Your instructions = Scan the records below for the line containing "- **✅ Anomaly" and the line containing "- [ ] All 8 planet". Copy both, plus every line between, exactly.
───── Excerpted records
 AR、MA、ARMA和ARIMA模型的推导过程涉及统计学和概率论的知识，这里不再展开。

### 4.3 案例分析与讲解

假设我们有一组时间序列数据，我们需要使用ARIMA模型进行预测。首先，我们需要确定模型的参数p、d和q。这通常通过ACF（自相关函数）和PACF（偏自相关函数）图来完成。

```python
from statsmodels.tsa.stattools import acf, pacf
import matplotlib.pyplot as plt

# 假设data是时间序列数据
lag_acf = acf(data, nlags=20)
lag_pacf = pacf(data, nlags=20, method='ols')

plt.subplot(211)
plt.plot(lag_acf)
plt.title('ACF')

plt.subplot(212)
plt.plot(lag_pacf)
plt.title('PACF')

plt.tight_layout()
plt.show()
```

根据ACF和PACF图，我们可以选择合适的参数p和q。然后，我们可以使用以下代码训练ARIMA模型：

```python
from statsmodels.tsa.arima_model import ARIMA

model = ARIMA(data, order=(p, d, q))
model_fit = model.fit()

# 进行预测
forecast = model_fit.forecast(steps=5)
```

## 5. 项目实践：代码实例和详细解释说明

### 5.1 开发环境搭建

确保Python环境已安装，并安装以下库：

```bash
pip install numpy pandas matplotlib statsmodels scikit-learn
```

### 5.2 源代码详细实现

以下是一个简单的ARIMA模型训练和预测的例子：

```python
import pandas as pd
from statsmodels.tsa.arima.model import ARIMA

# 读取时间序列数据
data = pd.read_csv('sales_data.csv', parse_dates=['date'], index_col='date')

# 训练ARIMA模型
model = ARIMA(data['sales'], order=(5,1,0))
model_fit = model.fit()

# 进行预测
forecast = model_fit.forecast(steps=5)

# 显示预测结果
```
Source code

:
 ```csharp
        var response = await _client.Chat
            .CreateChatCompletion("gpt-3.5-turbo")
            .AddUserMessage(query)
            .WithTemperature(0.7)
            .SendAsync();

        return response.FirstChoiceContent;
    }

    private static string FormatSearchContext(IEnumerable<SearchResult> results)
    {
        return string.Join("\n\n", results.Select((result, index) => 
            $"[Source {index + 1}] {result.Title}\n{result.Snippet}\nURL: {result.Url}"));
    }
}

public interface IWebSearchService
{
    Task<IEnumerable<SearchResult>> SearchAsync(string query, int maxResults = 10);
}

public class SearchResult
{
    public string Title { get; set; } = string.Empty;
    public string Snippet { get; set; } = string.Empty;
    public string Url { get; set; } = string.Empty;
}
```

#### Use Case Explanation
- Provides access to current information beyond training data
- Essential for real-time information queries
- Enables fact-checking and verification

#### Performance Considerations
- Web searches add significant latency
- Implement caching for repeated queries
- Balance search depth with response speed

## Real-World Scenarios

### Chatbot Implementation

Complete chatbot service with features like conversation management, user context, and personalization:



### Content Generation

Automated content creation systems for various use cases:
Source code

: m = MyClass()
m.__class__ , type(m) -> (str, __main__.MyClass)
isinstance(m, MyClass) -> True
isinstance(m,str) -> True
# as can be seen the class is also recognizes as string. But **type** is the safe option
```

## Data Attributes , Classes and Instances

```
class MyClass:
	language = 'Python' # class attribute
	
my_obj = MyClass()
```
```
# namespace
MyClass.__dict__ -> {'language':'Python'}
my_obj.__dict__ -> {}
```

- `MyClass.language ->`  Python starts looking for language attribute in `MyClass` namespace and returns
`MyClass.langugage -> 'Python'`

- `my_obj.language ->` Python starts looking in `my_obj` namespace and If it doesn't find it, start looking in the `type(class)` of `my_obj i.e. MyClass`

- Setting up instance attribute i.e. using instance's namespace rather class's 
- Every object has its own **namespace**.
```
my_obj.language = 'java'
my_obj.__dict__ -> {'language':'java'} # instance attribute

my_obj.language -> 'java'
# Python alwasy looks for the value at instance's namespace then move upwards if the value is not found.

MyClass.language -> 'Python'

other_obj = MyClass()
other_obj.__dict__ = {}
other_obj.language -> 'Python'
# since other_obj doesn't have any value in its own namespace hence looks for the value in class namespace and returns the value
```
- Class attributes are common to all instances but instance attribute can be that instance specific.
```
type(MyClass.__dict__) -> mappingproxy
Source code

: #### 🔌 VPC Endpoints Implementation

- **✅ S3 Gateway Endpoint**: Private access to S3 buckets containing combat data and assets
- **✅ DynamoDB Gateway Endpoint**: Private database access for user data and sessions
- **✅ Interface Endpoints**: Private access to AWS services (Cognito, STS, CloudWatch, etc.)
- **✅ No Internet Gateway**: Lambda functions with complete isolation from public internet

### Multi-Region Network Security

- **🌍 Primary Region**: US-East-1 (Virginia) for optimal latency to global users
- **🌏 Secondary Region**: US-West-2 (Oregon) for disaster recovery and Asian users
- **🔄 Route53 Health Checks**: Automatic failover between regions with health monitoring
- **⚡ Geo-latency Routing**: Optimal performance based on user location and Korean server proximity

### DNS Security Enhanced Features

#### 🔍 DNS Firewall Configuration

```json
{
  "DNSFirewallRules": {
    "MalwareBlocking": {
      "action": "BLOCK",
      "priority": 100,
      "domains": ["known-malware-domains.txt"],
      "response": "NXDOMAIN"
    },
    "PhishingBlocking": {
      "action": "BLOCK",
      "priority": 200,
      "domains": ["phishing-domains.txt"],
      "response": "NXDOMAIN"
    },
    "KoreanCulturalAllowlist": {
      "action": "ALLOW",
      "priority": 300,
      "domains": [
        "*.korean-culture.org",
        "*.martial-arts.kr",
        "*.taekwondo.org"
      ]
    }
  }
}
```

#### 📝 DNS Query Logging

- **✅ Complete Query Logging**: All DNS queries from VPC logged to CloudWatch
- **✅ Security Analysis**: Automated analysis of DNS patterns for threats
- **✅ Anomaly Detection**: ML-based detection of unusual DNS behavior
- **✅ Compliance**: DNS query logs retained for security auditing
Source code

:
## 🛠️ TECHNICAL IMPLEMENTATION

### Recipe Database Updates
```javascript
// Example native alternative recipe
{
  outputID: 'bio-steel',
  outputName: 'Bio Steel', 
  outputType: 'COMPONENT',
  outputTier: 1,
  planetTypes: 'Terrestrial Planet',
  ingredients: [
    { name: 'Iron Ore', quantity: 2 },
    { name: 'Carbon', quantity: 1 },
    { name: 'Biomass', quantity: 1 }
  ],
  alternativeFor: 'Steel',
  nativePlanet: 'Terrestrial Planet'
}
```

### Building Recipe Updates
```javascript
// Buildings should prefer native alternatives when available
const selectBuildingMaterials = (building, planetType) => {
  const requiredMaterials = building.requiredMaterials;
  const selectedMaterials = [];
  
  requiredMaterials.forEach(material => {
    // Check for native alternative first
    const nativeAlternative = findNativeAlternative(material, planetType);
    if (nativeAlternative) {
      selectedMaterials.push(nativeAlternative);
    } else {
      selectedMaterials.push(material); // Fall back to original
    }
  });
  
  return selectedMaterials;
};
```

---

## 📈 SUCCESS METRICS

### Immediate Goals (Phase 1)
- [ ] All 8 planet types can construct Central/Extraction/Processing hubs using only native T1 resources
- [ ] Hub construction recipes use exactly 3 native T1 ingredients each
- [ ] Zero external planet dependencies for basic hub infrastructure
──────────
Answer to this problem =
- **✅ Anomaly Detection**: ML-based detection of unusual DNS behavior
- **✅ Compliance**: DNS query logs retained for security auditing
Source code

:
## 🛠️ TECHNICAL IMPLEMENTATION

### Recipe Database Updates
```javascript
// Example native alternative recipe
{
  outputID: 'bio-steel',
  outputName: 'Bio Steel', 
  outputType: 'COMPONENT',
  outputTier: 1,
  planetTypes: 'Terrestrial Planet',
  ingredients: [
    { name: 'Iron Ore', quantity: 2 },
    { name: 'Carbon', quantity: 1 },
    { name: 'Biomass', quantity: 1 }
  ],
  alternativeFor: 'Steel',
  nativePlanet: 'Terrestrial Planet'
}
```

### Building Recipe Updates
```javascript
// Buildings should prefer native alternatives when available
const selectBuildingMaterials = (building, planetType) => {
  const requiredMaterials = building.requiredMaterials;
  const selectedMaterials = [];
  
  requiredMaterials.forEach(material => {
    // Check for native alternative first
    const nativeAlternative = findNativeAlternative(material, planetType);
    if (nativeAlternative) {
      selectedMaterials.push(nativeAlternative);
    } else {
      selectedMaterials.push(material); // Fall back to original
    }
  });
  
  return selectedMaterials;
};
```

---

## 📈 SUCCESS METRICS

### Immediate Goals (Phase 1)
- [ ] All 8 planet types can construct Central/Extraction/Processing hubs using only native T1 resources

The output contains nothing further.